For the highway department, nothing changed with the new policy in terms of purchases, Cook said, but the department now includes an additional sheet when it submits its credit card bills to its county committee.
That sheet lists the date, company, explanation of purchase, location of purchase, budgeted line item paying for the purchase, and total cost. It’s the same sheet the solid waste management department had been using before the countywide policy, said Stephen Rypkema, the department’s director.
“I’ve always believed that if we’re using a credit card, it has to be totally transparent,” he said. “And the public has a right to know what they’re used for.”
Before working in the solid waste management department, Rypkema worked in the health department, which is where he likely got the idea for the sheet.
“I really do believe that there are legitimate uses for the cards as long as they’re used in a transparent way,” Rypkema said. “And I think these sheets help.”
‘There’s more oversight’
Among the purchases listed on the credit card bills for the solid waste management department were hotels for a conference of the Illinois Counties Solid Waste Management Association, food and shirts for volunteers, and books about recycling and environmental issues donated to county schools and libraries.

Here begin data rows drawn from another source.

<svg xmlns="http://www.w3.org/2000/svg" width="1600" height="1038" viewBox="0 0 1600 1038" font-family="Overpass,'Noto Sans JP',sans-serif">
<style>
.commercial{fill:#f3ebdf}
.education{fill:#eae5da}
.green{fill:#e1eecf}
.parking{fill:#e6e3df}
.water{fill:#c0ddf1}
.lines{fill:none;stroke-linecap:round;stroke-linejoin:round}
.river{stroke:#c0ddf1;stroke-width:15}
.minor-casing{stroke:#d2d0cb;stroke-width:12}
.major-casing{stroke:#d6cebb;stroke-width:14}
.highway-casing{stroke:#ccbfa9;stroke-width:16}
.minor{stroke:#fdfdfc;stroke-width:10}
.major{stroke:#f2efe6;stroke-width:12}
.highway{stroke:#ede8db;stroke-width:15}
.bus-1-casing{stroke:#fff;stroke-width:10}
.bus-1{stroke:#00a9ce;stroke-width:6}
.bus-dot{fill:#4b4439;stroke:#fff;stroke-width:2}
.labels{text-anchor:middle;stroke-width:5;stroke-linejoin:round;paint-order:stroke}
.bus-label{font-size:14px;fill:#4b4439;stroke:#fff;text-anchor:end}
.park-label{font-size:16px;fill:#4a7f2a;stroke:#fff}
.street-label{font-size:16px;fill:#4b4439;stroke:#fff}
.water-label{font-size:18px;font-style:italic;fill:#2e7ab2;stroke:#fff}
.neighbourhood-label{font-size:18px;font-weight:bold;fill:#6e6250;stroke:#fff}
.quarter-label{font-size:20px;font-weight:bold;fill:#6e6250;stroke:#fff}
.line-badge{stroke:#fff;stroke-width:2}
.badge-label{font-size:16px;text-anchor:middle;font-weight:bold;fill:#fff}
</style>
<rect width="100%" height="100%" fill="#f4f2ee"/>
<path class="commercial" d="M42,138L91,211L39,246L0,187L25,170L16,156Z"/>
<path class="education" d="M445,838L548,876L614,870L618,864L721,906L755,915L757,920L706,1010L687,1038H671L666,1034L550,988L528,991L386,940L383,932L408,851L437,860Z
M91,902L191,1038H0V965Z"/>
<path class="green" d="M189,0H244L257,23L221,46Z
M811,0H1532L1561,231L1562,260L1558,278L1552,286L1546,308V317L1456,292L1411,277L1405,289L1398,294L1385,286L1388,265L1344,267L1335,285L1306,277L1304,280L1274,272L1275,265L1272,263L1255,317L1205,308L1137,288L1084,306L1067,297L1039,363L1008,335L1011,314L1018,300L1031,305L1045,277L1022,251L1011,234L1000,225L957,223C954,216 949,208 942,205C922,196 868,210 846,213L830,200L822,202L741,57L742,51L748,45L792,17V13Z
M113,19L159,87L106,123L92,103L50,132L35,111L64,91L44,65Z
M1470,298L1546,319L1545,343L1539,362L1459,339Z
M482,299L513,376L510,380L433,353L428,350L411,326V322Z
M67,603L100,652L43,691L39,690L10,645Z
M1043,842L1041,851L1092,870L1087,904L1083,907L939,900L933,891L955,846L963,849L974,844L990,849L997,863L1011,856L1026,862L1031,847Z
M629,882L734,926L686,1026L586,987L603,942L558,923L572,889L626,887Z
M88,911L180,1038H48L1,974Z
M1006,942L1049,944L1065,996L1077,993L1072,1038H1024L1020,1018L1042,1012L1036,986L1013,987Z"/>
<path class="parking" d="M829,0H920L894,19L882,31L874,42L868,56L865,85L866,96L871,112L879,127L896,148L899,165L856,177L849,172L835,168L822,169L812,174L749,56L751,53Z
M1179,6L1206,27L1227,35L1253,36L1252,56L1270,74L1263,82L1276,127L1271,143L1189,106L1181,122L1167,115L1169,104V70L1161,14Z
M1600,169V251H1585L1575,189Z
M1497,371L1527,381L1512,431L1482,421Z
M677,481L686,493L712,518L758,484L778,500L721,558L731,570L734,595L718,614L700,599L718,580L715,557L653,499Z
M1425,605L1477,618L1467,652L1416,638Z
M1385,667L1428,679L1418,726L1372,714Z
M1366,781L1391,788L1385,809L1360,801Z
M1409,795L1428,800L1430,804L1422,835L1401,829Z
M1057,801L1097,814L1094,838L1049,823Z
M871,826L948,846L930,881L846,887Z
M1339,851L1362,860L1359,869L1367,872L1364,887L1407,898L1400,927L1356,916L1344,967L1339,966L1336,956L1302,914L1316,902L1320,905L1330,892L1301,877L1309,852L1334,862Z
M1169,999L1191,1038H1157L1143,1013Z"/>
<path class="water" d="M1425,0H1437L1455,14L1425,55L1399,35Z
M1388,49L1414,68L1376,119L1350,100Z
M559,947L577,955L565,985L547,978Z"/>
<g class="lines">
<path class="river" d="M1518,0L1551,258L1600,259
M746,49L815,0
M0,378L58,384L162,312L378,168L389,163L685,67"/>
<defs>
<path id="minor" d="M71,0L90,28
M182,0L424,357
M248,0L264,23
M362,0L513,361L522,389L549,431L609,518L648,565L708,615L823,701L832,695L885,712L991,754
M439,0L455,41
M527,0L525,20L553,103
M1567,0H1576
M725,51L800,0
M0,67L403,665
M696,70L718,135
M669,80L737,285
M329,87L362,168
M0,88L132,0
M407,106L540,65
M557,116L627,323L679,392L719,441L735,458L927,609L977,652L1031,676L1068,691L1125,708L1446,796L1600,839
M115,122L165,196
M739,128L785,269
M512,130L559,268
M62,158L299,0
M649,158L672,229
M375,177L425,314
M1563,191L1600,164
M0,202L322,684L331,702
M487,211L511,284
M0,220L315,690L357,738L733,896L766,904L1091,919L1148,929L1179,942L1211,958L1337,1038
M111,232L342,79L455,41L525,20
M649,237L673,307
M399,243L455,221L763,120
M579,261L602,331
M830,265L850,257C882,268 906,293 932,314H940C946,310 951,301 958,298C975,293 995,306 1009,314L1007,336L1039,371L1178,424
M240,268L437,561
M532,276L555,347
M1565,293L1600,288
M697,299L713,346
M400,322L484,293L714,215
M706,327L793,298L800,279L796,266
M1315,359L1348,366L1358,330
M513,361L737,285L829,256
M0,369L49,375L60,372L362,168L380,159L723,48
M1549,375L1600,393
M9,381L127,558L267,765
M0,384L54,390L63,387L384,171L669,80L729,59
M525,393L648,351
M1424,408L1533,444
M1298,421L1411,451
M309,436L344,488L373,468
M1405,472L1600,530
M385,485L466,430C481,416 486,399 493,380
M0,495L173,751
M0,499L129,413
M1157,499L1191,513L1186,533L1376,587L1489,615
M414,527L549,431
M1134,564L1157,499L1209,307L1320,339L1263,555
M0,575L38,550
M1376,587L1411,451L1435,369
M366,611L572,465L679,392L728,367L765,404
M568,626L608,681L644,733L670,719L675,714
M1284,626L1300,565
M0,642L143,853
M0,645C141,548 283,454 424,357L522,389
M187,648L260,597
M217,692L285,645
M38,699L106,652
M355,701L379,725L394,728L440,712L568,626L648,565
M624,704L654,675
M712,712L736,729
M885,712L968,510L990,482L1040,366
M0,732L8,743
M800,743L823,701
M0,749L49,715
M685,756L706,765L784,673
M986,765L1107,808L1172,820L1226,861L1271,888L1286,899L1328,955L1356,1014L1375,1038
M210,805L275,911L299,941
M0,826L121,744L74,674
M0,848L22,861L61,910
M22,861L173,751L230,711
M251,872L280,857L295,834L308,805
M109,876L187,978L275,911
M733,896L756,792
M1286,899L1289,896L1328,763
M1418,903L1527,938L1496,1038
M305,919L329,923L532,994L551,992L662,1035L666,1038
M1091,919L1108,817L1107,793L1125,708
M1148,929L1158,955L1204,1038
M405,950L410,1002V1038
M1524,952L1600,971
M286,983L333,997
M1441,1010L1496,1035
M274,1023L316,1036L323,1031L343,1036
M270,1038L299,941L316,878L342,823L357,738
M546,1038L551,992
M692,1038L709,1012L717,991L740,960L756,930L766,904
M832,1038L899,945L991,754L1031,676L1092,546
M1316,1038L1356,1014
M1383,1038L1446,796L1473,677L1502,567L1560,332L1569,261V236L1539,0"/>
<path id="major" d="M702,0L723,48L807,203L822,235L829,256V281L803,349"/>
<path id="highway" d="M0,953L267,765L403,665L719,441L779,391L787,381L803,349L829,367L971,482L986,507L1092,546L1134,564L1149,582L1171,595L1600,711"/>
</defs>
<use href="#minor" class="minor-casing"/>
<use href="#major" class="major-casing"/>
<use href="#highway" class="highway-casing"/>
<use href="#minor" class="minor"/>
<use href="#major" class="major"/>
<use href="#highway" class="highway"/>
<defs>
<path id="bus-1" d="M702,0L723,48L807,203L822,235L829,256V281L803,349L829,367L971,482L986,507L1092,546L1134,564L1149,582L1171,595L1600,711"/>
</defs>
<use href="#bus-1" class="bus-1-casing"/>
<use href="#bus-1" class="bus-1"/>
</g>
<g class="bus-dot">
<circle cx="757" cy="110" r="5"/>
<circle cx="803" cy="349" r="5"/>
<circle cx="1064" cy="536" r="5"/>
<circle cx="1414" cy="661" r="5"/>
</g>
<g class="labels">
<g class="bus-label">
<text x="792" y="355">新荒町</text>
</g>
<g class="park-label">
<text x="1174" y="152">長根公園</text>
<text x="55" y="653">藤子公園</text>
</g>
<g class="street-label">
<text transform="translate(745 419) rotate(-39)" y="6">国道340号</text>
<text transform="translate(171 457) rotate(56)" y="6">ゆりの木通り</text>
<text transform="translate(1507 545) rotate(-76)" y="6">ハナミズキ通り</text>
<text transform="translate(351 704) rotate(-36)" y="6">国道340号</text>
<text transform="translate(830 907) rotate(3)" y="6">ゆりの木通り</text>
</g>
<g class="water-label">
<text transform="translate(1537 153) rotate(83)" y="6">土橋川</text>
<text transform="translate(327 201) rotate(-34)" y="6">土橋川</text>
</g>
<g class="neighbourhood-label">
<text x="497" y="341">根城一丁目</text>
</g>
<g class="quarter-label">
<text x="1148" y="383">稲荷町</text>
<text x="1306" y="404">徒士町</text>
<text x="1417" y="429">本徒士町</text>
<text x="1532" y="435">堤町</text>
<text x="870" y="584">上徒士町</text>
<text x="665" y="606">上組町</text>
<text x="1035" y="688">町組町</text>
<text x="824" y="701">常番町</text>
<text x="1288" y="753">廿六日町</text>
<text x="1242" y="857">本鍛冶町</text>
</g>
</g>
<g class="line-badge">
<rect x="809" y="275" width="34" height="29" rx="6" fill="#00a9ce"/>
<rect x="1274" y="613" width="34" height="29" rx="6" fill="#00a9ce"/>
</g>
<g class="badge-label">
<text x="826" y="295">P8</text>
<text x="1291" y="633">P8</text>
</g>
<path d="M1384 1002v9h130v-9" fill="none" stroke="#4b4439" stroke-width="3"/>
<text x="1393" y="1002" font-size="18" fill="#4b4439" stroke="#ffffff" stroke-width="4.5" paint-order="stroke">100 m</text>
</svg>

Because the department doesn’t pay volunteers to work Earth Day events or on recycling events for electronics and Christmas trees, Rypkema offers them a T-shirt and sometimes buys them lunch, he said.
Rypkema and O’Brien said they were involved in the discussion with County Board members Dick Petrizzo and John O’Brien when putting together the countywide policy.
And since that credit card policy was put in place, Martin said he’s had more conversations about credit card charges.
“I do think that there’s more oversight, for lack of a better word,” Martin said. “At least with my committee.”